→ **EXERCISE INSTRUCTIONS**
Lines from the top of the entries through the line that has "for Document Conversion" must be duplicated exactly, and no others.

········

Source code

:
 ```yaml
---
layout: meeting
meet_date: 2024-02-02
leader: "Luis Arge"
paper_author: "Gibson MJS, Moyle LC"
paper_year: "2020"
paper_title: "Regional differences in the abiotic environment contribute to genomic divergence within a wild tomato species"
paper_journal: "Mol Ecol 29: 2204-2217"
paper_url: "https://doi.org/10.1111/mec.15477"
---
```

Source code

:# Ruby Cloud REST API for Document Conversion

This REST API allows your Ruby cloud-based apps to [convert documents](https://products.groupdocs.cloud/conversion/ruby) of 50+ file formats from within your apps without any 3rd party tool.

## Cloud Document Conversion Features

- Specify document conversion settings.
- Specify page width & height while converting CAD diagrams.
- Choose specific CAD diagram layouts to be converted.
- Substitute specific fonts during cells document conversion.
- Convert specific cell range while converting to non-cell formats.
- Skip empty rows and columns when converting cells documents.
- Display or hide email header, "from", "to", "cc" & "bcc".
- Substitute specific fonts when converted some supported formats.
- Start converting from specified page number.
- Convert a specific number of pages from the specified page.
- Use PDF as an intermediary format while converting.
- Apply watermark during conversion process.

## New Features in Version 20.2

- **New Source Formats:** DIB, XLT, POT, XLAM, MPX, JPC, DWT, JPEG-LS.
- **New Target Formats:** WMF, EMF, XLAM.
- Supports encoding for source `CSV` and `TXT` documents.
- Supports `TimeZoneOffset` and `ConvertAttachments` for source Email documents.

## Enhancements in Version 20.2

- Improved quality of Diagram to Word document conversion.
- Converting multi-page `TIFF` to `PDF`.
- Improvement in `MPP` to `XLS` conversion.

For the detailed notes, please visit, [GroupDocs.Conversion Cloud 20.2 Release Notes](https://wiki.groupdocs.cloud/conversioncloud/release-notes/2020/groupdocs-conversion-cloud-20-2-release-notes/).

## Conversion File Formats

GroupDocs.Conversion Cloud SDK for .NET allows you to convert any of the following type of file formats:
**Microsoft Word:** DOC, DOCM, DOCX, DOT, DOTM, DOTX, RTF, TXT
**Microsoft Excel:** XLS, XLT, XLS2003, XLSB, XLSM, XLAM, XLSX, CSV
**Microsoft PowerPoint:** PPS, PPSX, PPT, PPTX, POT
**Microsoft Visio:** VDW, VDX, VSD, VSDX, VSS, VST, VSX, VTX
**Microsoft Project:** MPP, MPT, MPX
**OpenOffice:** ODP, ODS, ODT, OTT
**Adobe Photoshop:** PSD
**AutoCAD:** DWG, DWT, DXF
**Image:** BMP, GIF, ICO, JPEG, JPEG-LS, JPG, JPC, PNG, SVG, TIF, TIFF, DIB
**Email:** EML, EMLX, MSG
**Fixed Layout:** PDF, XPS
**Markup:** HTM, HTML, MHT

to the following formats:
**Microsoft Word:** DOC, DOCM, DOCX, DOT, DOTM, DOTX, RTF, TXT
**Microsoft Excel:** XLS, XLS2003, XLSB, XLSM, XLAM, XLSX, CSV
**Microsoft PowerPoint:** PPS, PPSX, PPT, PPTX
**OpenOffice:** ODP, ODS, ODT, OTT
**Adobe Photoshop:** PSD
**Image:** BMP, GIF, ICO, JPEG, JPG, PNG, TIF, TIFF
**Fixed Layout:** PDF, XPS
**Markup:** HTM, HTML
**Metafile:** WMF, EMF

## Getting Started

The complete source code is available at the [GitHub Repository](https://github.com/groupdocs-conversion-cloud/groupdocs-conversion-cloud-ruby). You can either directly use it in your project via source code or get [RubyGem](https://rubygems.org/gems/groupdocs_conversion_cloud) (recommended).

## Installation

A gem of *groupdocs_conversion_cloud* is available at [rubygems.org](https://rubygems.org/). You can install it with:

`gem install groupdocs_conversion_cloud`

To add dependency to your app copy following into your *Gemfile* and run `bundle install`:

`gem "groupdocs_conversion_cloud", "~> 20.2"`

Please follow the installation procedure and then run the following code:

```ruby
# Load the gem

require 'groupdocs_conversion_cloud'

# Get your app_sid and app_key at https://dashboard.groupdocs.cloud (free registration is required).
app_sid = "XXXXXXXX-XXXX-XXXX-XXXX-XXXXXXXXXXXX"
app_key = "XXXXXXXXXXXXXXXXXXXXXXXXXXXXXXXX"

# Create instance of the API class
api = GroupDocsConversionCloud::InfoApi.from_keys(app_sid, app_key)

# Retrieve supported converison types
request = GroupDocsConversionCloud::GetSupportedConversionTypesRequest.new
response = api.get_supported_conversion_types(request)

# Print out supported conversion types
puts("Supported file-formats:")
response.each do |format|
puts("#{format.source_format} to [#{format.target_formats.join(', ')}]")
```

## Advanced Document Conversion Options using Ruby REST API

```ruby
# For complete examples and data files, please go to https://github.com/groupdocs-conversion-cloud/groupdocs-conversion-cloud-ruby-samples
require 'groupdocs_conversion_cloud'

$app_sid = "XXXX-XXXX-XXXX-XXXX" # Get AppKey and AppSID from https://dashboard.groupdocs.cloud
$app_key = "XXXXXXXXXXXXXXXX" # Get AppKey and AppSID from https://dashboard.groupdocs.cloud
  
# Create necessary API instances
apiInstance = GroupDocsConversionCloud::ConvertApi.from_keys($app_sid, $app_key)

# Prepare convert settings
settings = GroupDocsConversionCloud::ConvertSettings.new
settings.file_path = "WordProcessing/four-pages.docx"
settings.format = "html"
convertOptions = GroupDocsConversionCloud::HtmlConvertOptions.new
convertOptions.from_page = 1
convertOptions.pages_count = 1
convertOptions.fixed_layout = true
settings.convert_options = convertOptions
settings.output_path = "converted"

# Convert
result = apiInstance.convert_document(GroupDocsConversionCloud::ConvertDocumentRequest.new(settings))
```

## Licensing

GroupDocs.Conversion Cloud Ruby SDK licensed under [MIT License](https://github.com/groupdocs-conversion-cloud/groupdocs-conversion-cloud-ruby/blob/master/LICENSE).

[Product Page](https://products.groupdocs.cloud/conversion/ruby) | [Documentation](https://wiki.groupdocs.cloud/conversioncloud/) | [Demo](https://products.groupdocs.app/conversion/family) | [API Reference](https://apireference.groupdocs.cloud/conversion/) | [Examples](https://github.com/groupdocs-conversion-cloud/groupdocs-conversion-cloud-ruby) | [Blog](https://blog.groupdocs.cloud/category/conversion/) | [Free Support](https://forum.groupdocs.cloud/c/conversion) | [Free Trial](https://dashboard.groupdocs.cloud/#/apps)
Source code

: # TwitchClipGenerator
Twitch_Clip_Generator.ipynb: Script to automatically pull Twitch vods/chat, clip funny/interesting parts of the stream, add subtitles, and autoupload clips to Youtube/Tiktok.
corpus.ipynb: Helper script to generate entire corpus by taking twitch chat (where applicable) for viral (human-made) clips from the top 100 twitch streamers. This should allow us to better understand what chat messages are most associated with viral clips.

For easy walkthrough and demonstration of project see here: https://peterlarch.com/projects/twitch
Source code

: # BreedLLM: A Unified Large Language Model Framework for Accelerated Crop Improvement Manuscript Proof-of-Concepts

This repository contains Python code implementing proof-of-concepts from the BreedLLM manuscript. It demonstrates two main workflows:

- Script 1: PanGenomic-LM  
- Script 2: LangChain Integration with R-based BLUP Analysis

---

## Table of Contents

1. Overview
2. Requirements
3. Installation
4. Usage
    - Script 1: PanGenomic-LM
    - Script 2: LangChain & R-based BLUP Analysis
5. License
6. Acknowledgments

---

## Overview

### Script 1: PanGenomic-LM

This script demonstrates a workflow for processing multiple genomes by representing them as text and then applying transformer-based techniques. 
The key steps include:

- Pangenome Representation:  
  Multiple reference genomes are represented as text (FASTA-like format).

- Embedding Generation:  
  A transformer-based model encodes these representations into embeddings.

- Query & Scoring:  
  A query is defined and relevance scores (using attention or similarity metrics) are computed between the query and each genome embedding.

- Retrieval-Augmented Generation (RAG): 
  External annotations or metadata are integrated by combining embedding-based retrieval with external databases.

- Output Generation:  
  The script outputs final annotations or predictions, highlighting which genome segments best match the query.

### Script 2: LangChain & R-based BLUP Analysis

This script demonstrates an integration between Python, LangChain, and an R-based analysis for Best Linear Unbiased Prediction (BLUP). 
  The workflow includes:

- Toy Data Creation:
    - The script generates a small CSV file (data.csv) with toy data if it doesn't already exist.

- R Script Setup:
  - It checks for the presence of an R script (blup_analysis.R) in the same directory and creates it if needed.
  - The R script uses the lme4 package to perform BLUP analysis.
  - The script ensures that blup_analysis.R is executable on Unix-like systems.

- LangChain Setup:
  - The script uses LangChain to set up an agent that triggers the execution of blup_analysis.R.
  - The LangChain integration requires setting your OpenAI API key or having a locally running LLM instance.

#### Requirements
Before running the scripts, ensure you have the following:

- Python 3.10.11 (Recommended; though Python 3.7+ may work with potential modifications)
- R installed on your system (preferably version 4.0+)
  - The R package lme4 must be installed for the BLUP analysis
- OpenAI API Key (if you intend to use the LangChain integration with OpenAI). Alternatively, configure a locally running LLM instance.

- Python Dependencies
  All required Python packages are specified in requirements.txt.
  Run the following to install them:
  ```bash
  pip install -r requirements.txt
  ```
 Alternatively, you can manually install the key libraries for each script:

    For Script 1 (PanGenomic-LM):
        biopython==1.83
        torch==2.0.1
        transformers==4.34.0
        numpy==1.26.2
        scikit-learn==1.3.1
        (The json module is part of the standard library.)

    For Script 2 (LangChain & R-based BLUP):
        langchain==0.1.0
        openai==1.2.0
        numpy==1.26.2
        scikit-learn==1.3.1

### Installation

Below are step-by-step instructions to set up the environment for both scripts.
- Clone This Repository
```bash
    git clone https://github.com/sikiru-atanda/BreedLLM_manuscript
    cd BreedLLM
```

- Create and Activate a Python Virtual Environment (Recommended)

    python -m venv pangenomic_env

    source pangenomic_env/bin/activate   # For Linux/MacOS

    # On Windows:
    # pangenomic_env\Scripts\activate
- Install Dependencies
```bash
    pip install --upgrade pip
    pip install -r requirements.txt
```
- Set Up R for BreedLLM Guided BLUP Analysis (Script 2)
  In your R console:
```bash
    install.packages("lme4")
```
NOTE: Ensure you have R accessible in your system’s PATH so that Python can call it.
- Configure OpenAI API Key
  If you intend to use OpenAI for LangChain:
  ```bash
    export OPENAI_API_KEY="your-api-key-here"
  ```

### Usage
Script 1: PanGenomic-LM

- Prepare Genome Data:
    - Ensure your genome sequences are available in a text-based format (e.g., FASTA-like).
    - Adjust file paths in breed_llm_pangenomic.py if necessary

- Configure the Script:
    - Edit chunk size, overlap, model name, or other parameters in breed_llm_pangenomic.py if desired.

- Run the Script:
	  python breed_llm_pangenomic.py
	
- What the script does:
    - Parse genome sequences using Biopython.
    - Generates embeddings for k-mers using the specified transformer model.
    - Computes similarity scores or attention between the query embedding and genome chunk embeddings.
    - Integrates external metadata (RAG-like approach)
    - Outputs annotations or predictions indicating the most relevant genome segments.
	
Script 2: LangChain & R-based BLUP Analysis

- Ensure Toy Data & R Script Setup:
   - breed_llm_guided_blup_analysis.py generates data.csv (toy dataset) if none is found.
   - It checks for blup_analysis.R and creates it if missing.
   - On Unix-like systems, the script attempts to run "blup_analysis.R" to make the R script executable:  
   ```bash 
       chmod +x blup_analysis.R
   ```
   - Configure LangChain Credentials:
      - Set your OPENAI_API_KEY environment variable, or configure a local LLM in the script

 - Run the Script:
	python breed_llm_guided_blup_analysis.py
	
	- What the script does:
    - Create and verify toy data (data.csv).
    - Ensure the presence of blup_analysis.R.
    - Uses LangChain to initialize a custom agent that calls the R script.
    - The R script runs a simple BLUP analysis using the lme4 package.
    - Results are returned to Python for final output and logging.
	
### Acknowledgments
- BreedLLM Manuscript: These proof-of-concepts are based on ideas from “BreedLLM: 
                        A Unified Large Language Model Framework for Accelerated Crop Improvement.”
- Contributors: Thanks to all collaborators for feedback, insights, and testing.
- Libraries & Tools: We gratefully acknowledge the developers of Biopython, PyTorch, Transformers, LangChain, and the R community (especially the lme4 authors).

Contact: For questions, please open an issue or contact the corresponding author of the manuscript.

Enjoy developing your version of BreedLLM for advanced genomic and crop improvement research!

········

→ **WRITTEN RESPONSE**
Source code

:
 ```yaml
---
layout: meeting
meet_date: 2024-02-02
leader: "Luis Arge"
paper_author: "Gibson MJS, Moyle LC"
paper_year: "2020"
paper_title: "Regional differences in the abiotic environment contribute to genomic divergence within a wild tomato species"
paper_journal: "Mol Ecol 29: 2204-2217"
paper_url: "https://doi.org/10.1111/mec.15477"
---
```

Source code

:# Ruby Cloud REST API for Document Conversion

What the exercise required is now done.